Von: mk
Bozen – Die Wiedereinführung der schriftlichen Prüfung in der Erstsprache bei der Matura wurde italienweit heftig diskutiert – und rückte ein Thema wieder ins Rampenlicht, das Lehrkräften und der Sprachwissenschaft seit einiger Zeit Sorgen bereitet: Die Schreibgewohnheiten und -fähigkeiten der Jugendlichen haben sich verändert, und das nicht immer zum Besseren. Erst vor wenigen Jahren hat sich eine Gruppe von 600 italienischen Universitätsdozenten in einem offenen Brief an die Regierung darüber beklagt, dass Studentinnen und Studenten verschiedener Fakultäten allzu oft in einem schlechten Italienisch schreiben.

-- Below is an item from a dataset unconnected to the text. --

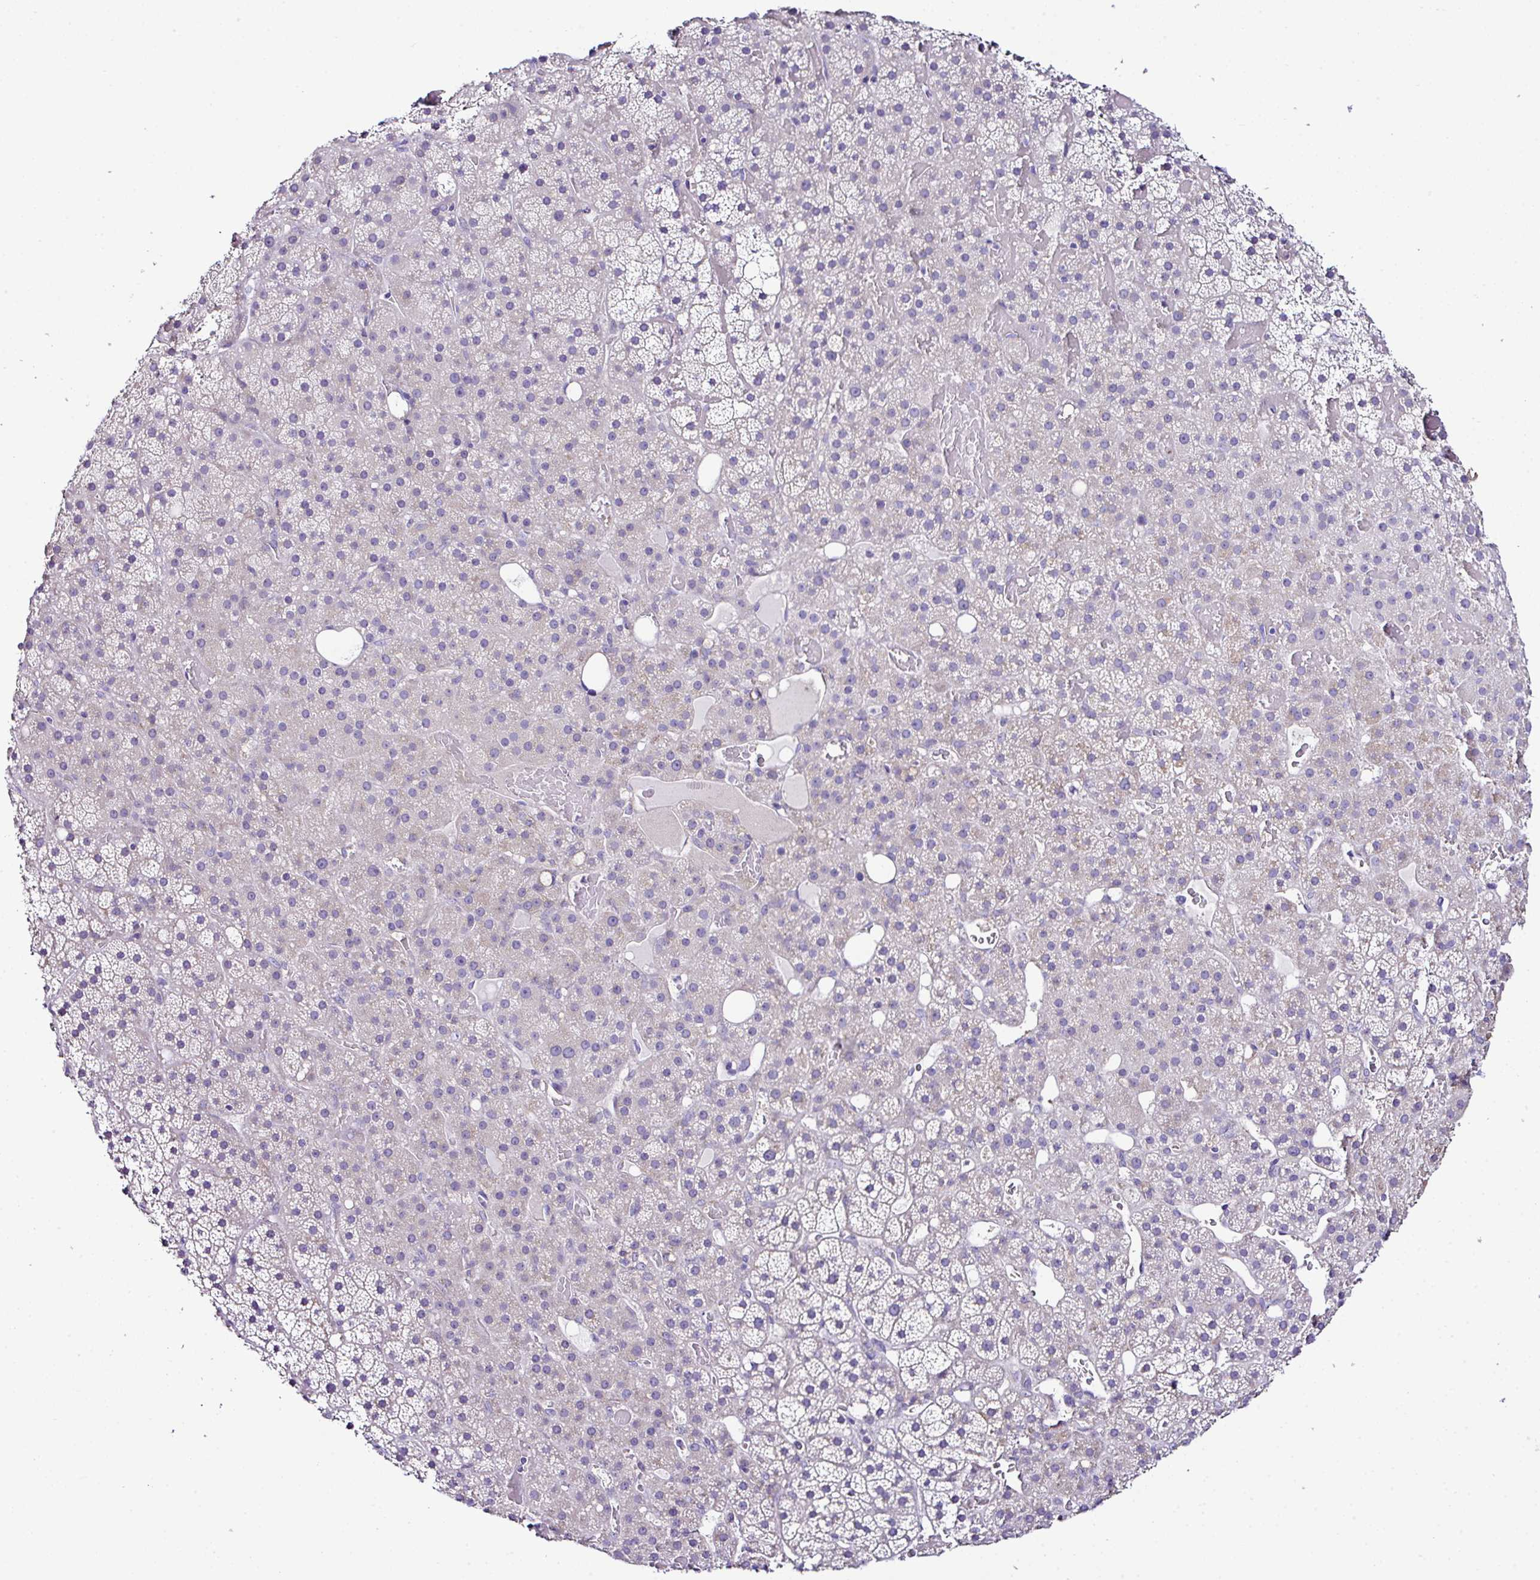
{"staining": {"intensity": "weak", "quantity": "<25%", "location": "cytoplasmic/membranous"}, "tissue": "adrenal gland", "cell_type": "Glandular cells", "image_type": "normal", "snomed": [{"axis": "morphology", "description": "Normal tissue, NOS"}, {"axis": "topography", "description": "Adrenal gland"}], "caption": "Immunohistochemistry histopathology image of normal adrenal gland stained for a protein (brown), which exhibits no expression in glandular cells. Nuclei are stained in blue.", "gene": "OR4P4", "patient": {"sex": "male", "age": 53}}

In der Tat haben die INVALSI- und PISA-Tests – die nationalen und internationalen Programme zur Bewertung des Lernniveaus – zwischen 2010 und 2019 die Schreib-, Lese- und Textverständnisfähigkeiten in italienischen Schulen als mittelmäßig eingestuft. Vor diesem Hintergrund führt Eurac Research ein Forschungsprojekt durch, das möglichst alle Südtiroler Oberschulen in italienischer Sprache umfassen soll. Ziel der Studie ist es, die Schreibkompetenz der Jugendlichen zu untersuchen und besser zu verstehen, was ihr Schreiben beeinflusst.
Ein Text kann grammatikalisch korrekt, aber trotzdem in sich nicht ganz stimmig sein. Die Art und Weise, wie Inhalte dargelegt und miteinander verknüpft werden, kann beim Lesen zu „Stolpersteinen“ oder Missverständnissen führen. „Jenseits der grammatikalischen Regeln können Texte Probleme in ihrer Logik aufweisen“, erklären die Linguistin Chiara Vettori und der Linguist Lorenzo Zanasi von Eurac Research, sie leiten die ITACA-Studie. „Das passiert auch in Texten, die in unserer Muttersprache geschrieben sind, also in der Sprache, die wir am besten können. Wir wollen verstehen, warum das so ist.“
Nach ersten Pilotstudien Ende des vergangenen Frühjahrs ist das Forschungsteam nun dabei, eine statistisch signifikante Stichprobe zu sammeln. „Wir bedanken uns herzlich bei den elf Schulen, die trotz der pandemiebedingten Schwierigkeiten jetzt schon am Projekt teilnehmen. Derzeit nehmen wir Kontakt zu den übrigen Schulen auf und freuen uns über alle, die der Einladung folgen, um gemeinsam mit uns ein so spannendes Thema anzugehen“, so Vettori und Zanasi weiter. Das Ziel ist es, Daten von etwa 700 Schülerinnen und Schülern der vierten Oberschulklassen zu erheben, die aus einer überwiegend italienischsprachigen Familie stammen. Bei der Teilnahme beantworten sie einen Fragebogen, führen Übungen zum Textverständnis und zur Überprüfung der allgemeinen Sprachkompetenz durch und schreiben einen Erörterungstext. Das gesammelte Material wird sowohl manuell als auch mit Hilfe spezieller Software analysiert, um das Maß an Textqualität zu überprüfen.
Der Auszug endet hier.